2. This sets a precedent. This is the pragmatic argument. Where do we stop? What if every artefact in every museum had to be returned?

This is not really pragmatic, as the extreme case of every artefact winging its way home is clearly unlikely, though the net effect would probably be healthy: a wider distribution of artefacts generally and greater concentrations that would aid scholarship. In fact, we can be confident that only artefacts of major cultural significance (a subjective characteristic that can change over time) would be requested for return. The British Museum isn't going to ask that every Victorian steam engine exported to India is returned, nor is Sutton Hoo parish council going to insist on the return of its Saxon hoard.

3. Here is better than there. This is the elitist argument. The artefact will receive better care where it is now. We have the best expertise and facilities.

The unspoken assumption is that if the artefact is repatriated it will end up being damaged or neglected because the owning country is incompetent or doesn't really care.

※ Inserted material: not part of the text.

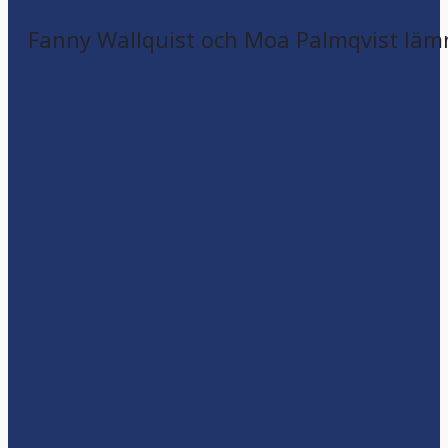
Fanny Wallquist och Moa Palmqvist läm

This is essentially the same argument that was used to justify the removal of the marbles in the first place, which is enough reason to reject it. Nobody would argue that we should have forcibly retained the treasures of Afghanistan, which were on display at the British Museum last year, because London offers a more politically stable home than Kabul.

4. More people will see it here. This is the utilitarian argument. We're a global transport hub and tourist destination, which means the artefact is easily accessible to experts and non-experts alike.

This is actually an argument for abolishing every local museum in the country and concentrating everything in Bloomsbury, or even for insisting that the Rijksmuseum should be transferred to London (assuming an extra runway at Heathrow). It's also vulnerable to the counter-argument that moving the marbles to Athens would actually boost the numbers who see them and better serve Greek experts..

Most artefacts have been removed from where they were found. To an archaeologist this is problematic as their value is in the context of their use, e.g. their position in strata or their relationship to specific buildings, which is why "treasure hunting" that produces the artefact without detailed provenance is frustrating.

So why don't the British Museum simply concentrate on the defence of property rights? Perhaps it was the dubious legal basis on which Elgin spirited the marbles away, however I think it worth noting that the Greek government has never formally requested their return (despite Melina Mercouri's urging), and nor has there been a rash of governmental claims for other artefacts elsewhere in the World.

I can't help feeling that governments and museums are tiptoeing around the issue because the only logically consistent basis for the status quo is the brute fact of possession. This is, of course, the actual basis for all property rights, but it isn't something we like to admit publicly. We're keeping them because we have them.